3′-Azido-2′,3′-ddCTP

Product Information

A nucleotide analog for selective 3`end labeling of nucleic acids via click chemistry or Staudinger ligation

Overview and Molecular Structure

3′-Azido-2′,3′-ddCTP is a modified nucleotide analog of cytidine triphosphate (CTP), featuring a 3`azido group at the 3′ position instead of the natural 3`OH group. As a dideoxy nucleotide, the lack of 2`OH group, making it a chain terminating nucleotide during polymerase reactions.
Unlike internal labeling nucleotides (e.g., EdUTP or EUTP) 3′-Azido-2′,3′-ddCTP specifically designed for post-synthetic 3′-end modification. It is incorporated enzymatically using terminal deoxynucleotidyl transferase (TdT) or poly(A) polymerase, ensuring single-site labeling at the 3′ end.

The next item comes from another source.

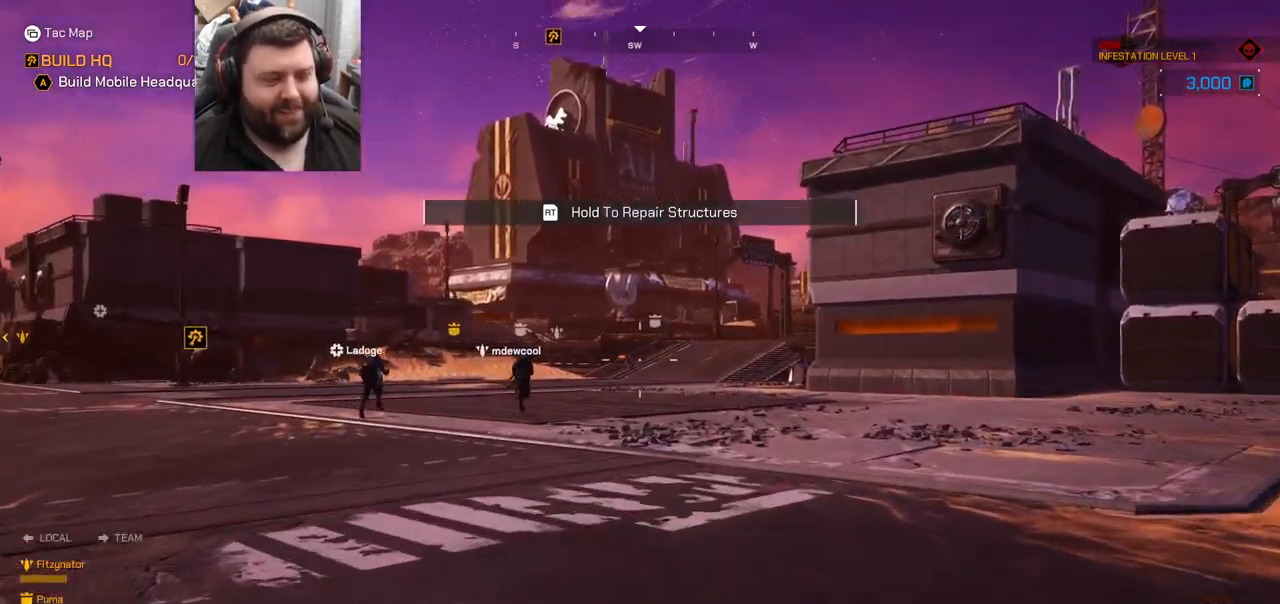
{"buttons": [], "left_stick": "up", "right_stick": "center", "events": []}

Chemical functionality of 3′-Azido-2′,3′-ddCTP:

The azido group is a biorthogonal functionality, meaning it does not interfere with natural biomolecules. It reacts selectively with:

• Alkynes → forming triazoles via CuAAC (copper-catalyzed) or SPAAC (copper-free, using strained alkynes like DBCO)
• Phosphines → forming amides via Staudinger ligation

Both reactions meet the criteria for click chemistry, and the development of azide–alkyne cycloaddition was recognized with the 2022 Nobel Prize in Chemistry.

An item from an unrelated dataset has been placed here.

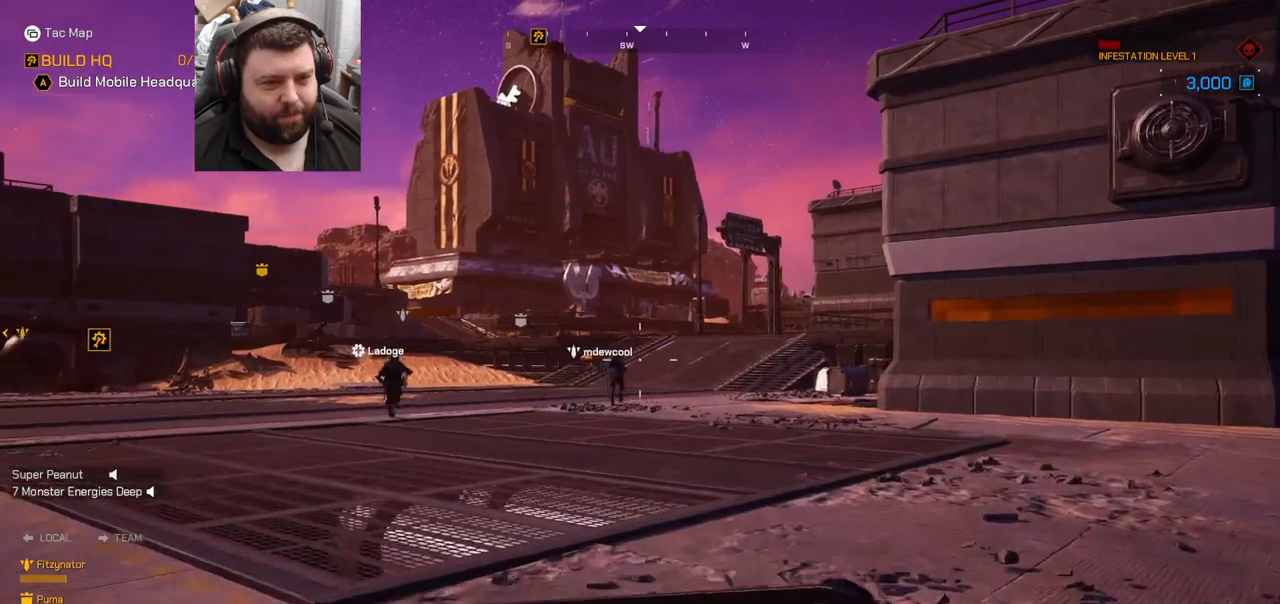
{"buttons": [], "left_stick": "up", "right_stick": "center", "events": []}
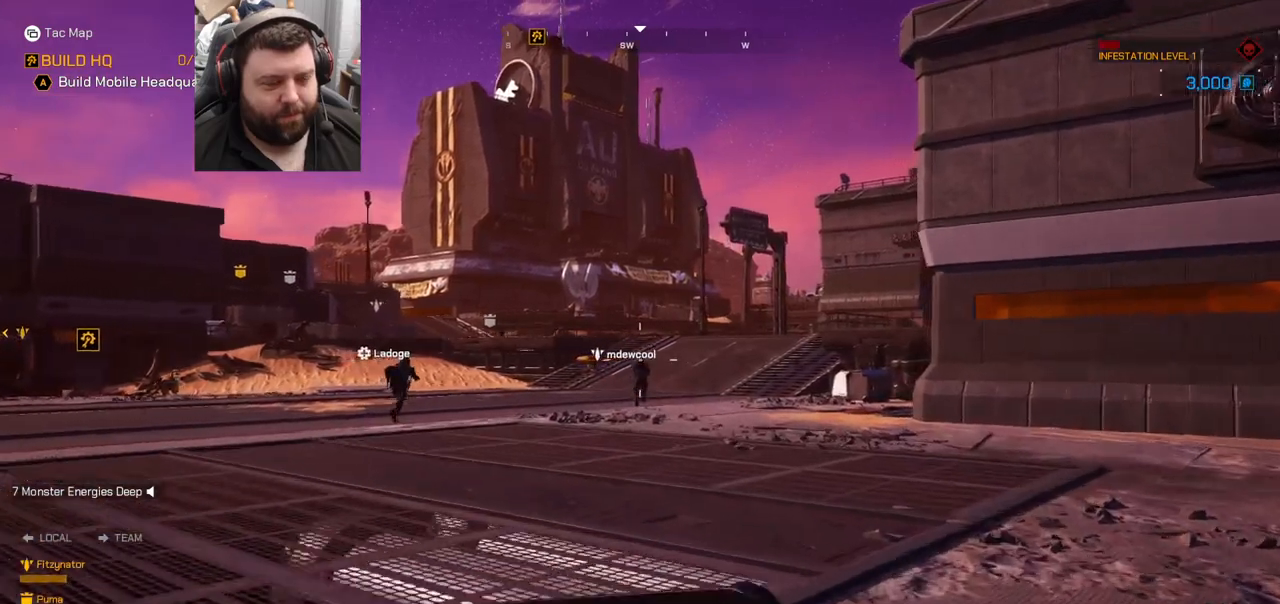
{"buttons": [], "left_stick": "up", "right_stick": "center", "events": []}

Typical conjugation partners include fluorescent dyes, biotin, linkers, and advanced ligands such as sugars for targeted delivery.

Application areas for 3′-Azido-2′,3′-ddCTP

• 3′-End Labeling of Nucleic Acids: Incorporation into ssDNA or mRNA followed by click conjugation for imaging or functionalization.
• Reverse Transcription and cDNA Synthesis: Acts as a chain terminator during reverse transcription, enabling controlled fragment generation for sequencing workflows.
• Next-Generation Sequencing (NGS): Used in ClickSeq kits as a chain terminator, 3′-Azido-2′,3′-ddCTP generates azido-modified fragments that enable primer or adapter conjugation via click chemistry, eliminating the need for enzymatic ligation. Like Sanger sequencing, which relies on ddNTPs to stop elongation for sequence determination, ClickSeq applies the same principle using azido-modified dideoxynucleotides. These nucleotides terminate synthesis at defined positions and introduce an azide group, allowing click chemistry-based adapter or primer conjugation without enzymatic ligation. This approach combines the precision of Sanger termination with the flexibility of modern biorthogonal chemistry, reducing artifacts such as chimeras, recombination, and ligation bias, while preserving library complexity and improving reproducibility in NGS workflows.
• Advanced Bioconjugation: Enables attachment of targeting moieties for active transport into cells.

Advantages

• Site-specific labeling at the 3′end
• Guaranteed single incorporation due to chain termination
• Compatible with copper-free click chemistry for sensitive biomolecules
• Ideal for sequencing and controlled fragment generation.

LITERATURE

Site-specific terminal and internal labeling of RNA by poly(A) polymerase tailing and copper-catalyzed or copper-free strain-promoted click chemistry, M. L. Winz et al., 2012, Nucleic Acids Res., Vol. 40, p. 1–13.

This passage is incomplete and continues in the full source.